In this aspect, my investors and I use the same page – we prefer to reap the benefits of the current low pace and put our make the most property assets to produce a positive cash flow via rental income. I myself have personally seen some properties generating positive monthly cash flow of as many as $1500 after off-setting mortgage costs. This equates for jade scape annual passive income as high as $18 000 per annum which easily beats returns from fixed deposits additionally the outperforms dividend returns from stocks.
Even though prices of private properties have continued to despite the economic uncertainty, we are able to access that the effect of the cooling measures have result in a slower rise in prices as in order to 2010.
Currently, we are able to access that although property prices are holding up, sales are beginning to stagnate. Let me attribute this towards following 2 reasons:
1) Many owners’ unwillingness to sell at less expensive prices and buyers’ unwillingness to commit into a higher value tag.
2) Existing demand for properties exceeding supply due to owners being in no hurry to sell, consequently in order to a embrace prices.

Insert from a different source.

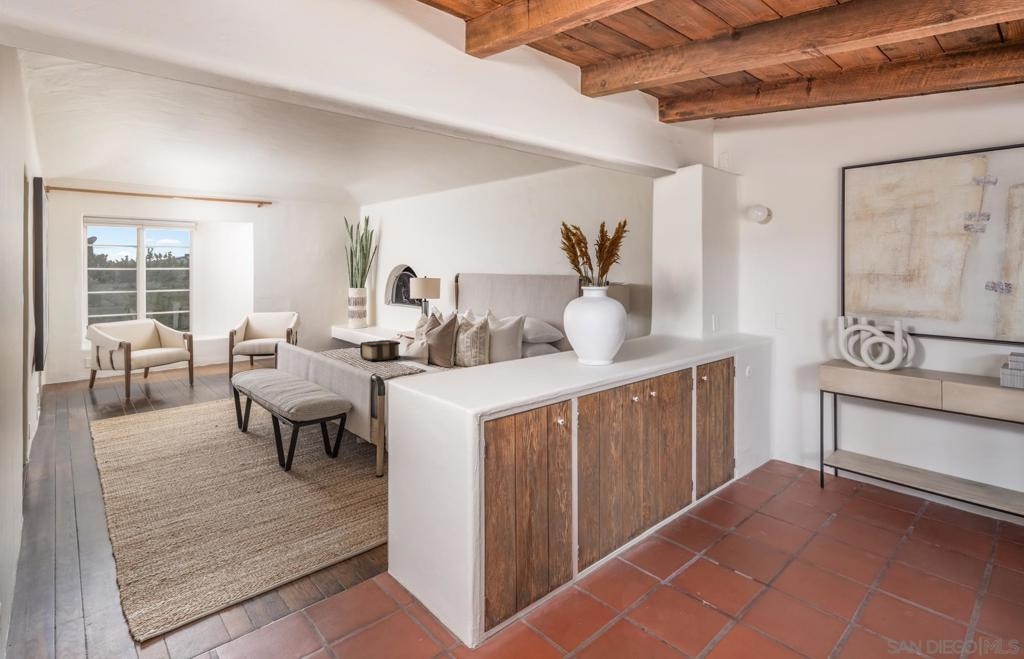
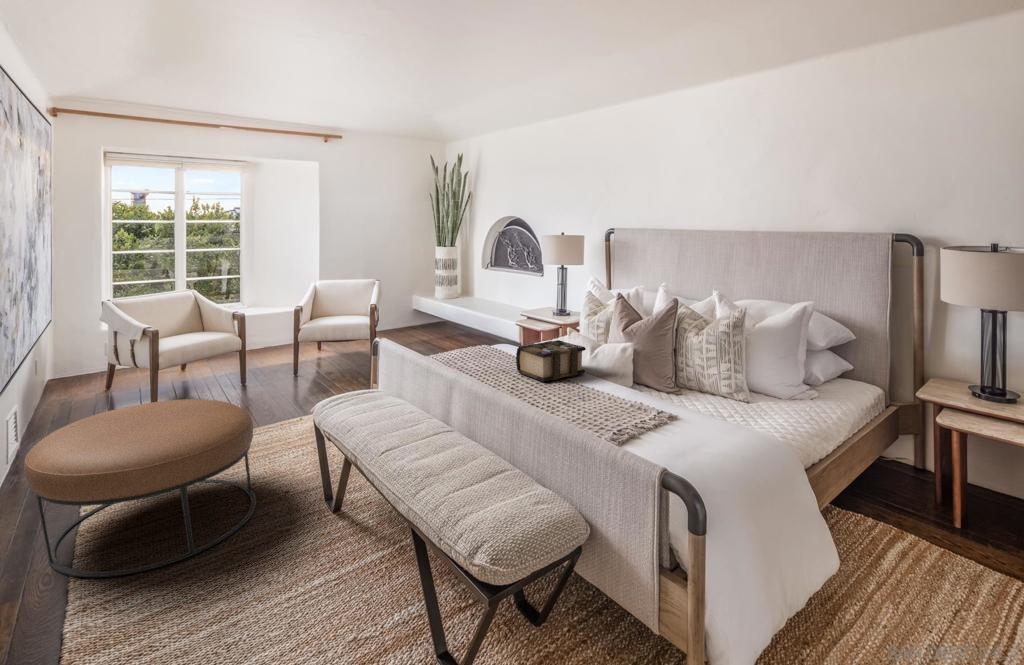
ottoman: none [65,376,197,462] -> present [24,399,256,577]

I would advise investors to view their Singapore property assets as long-term investments. Dealerships will have not be excessively alarmed by a slowdown within property market as their assets will consistently benefit in the long run and trend of value as a result of following:
a) Good governance in Singapore
b) Land scarcity in Singapore, and,
c) Inflation which will set and upward pressure on prices
For clients who would like invest various other types of properties in addition to the residential segment (such as New Launches & Resales), they could also consider throughout shophouses which likewise support generate passive income; are usually not subject to the recent government cooling measures prefer the 16% SSD and 40% downpayment required on residential properties.
I cannot help but stress the value of having ‘holding power’. You should never be forced to sell your property (and make a loss) even during a downturn. Be aware that the property market moves in a cyclical pattern and you will need to sell only during an uptrend.